Erzähler: Jede mittelalterliche Stadt hatte ihre Freistätten. Im mittelalterlichen Leben waren die Freistätten Inseln im Meer der weltlichen Gerichtsbarkeit – wer sie erreichte, war gerettet.  Die Unverletzlichkeit einer Freistatt konnte nur im Staatsinteresse und auf besonderen Beschluß des Parlamentes aufgehoben werden. Praktisch geschah dies jedoch nur, wenn eine einflußreiche Person ein unbedingtes Interesse am Tod eines Flüchtlings hatte. Warum sonst hätte man sich die Mühe machen sollen, die Freistatt zu verletzen? Der Flüchtling konnte sie nicht verlassen; er war in ihrem Schutz wie auf einer einsamen Insel gefangen. Das Rad und der Galgen lauerten stets wie Haie neben den Freistätten, und hätte ein Flüchtiger auch nur einen Fuß vor seine Zufluchtsstätte gesetzt, er wäre unweigerlich eine Beute des Henkers geworden.. So war es durchaus nicht selten, dass Flüchtlinge in einer Freistatt – sei es nun eine Kirche, die Treppe eines Palastes oder sonst ein Ort – alt und grau wurden. Besonders Kirchen hielten daher meist eine kleine, abgelegene Zelle für Flüchtlinge bereit. Die Flüchtlingszelle von Notre-Dame lag in einem der Türme, oben auf dem Dach.  Sie war ein kleiner gemauerter Raum, nur mit einer harten Bettstatt versehen. Oft heulte dort oben der Wind, aber die Vögel kamen den Flüchtling besuchen, und Paris lag weit unten. Hierhin wurde die bewußtlose Esmeralda von Quasimodo getragen; ihre Ziege ging stumm und ängstlich nebenher. Sanft wurde Esmeralda von Quasimodo auf die Bettstatt gelegt. Langsam kam sie wieder zu sich; sie schlug die Augen auf und blickte Quasimodo an. Ihre Gefühle schwankten zwischen Dankbarkeit gegenüber ihrem Retter und Abscheu gegenüber seiner Gestalt.

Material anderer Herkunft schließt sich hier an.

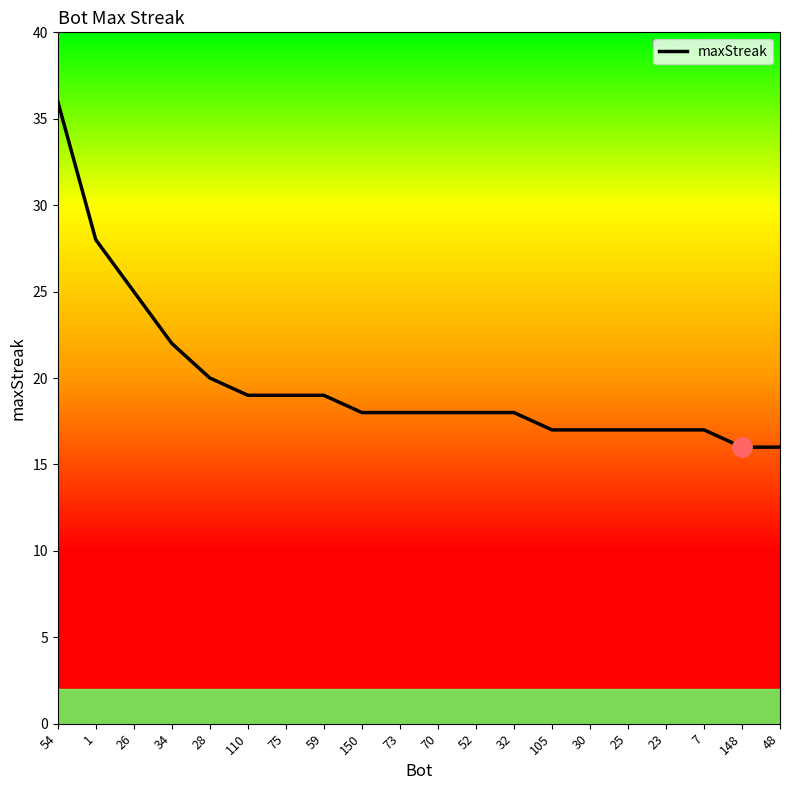

What position from the right is 26?

18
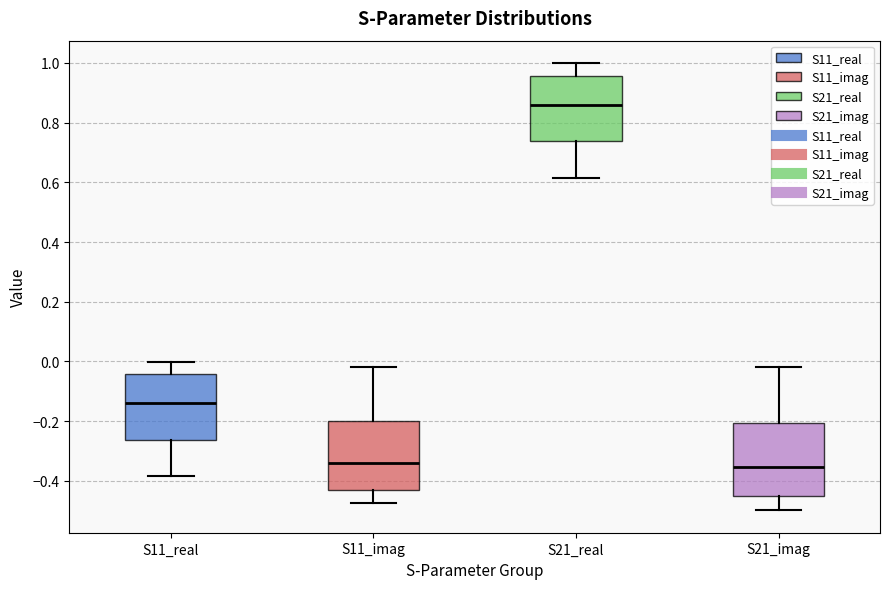

Which box has the highest median line?

S21_real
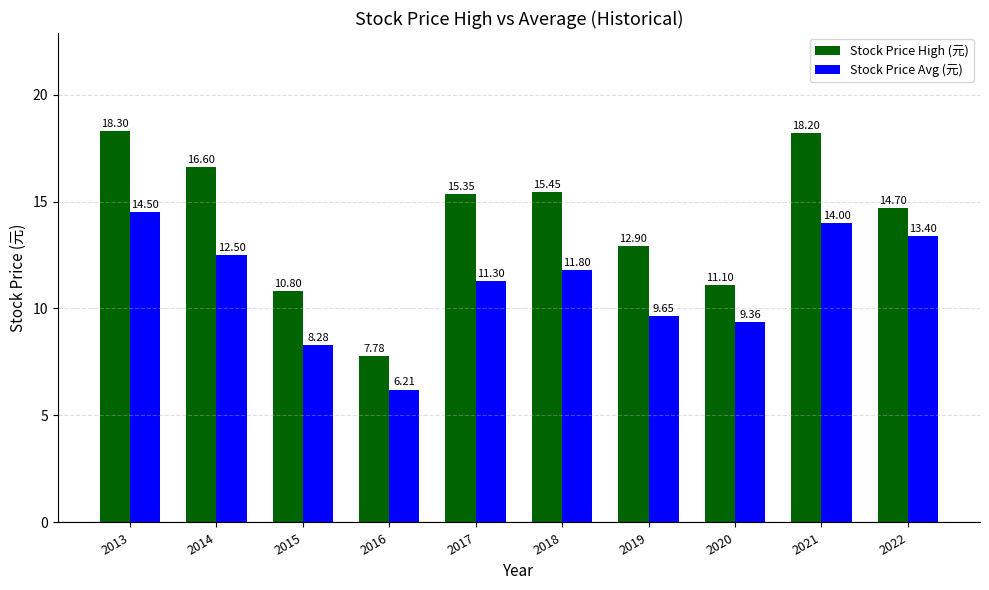

Which series has the widest spread of values?

Stock Price High (元)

Esmeralda murmelt: Ist das ein Traum … oder ein neuer Albtraum …

Quasimodo freundlich: Bleibt nur sitzen – ruht Euch aus.

Esmeralda voll Angst und verwirrt: Warum … warum habt Ihr mich gerettet?

Quasimodo freundlich: Ihr habt Angst vor mir, nicht wahr? Ich bin sehr häßlich. Seht mich nicht an – hört nur auf das, was ich Euch sage. Tagsüber müßt Ihr hier in Eurer Zelle bleiben. Ihr könnt die Tür nicht verriegeln, aber das macht nichts. Außer mir kommt keiner hier herauf. Nachts könnt Ihr auf dem Dach spazieren gehen. Aber zu keiner Zeit – niemals – dürft Ihr die Kirche verlassen. Man würde Euch töten! Und ich … ich würde auch sterben.

Esmeralda unsicher: Aber warum habt Ihr mich gerettet?

Quasimodo: Ich bin taub. Doch Ihr könnt mit Euren Händen und Eurem Gesicht sprechen; der Priester tut das so mit mir. Ich werde rasch lernen, Euch Eure Wünsche von den Lippen abzulesen.

Esmeralda lächelnd, sehr deutlich und betont: Dann sagt mir, warum Ihr mich vor dem Galgen gerettet habt.

Quasimodo: Ah, Ihr fragt, warum ich Euch gerettet habe. Ihr habt vielleicht schon vergessen, dass ich Euch eines Nachts entführen wollte. Als ich dafür ausgepeitscht am Pranger stand, brachtet Ihr mir einen Schluck Wasser und ein wenig Mitleid. Mein Leben ist nicht genug, um Euch das zu vergelten. Ihr habt mich Elenden vielleicht vergessen – aber ich habe Euch nicht vergessen.

Esmeralda mit zitternder, erleichterter Stimme: Ich danke Euch!

Quasimodo: Legt Euch schlafen. Ich werde auf Euch aufpassen. Wenn Ihr etwas braucht – ich bin immer in Eurer Nähe.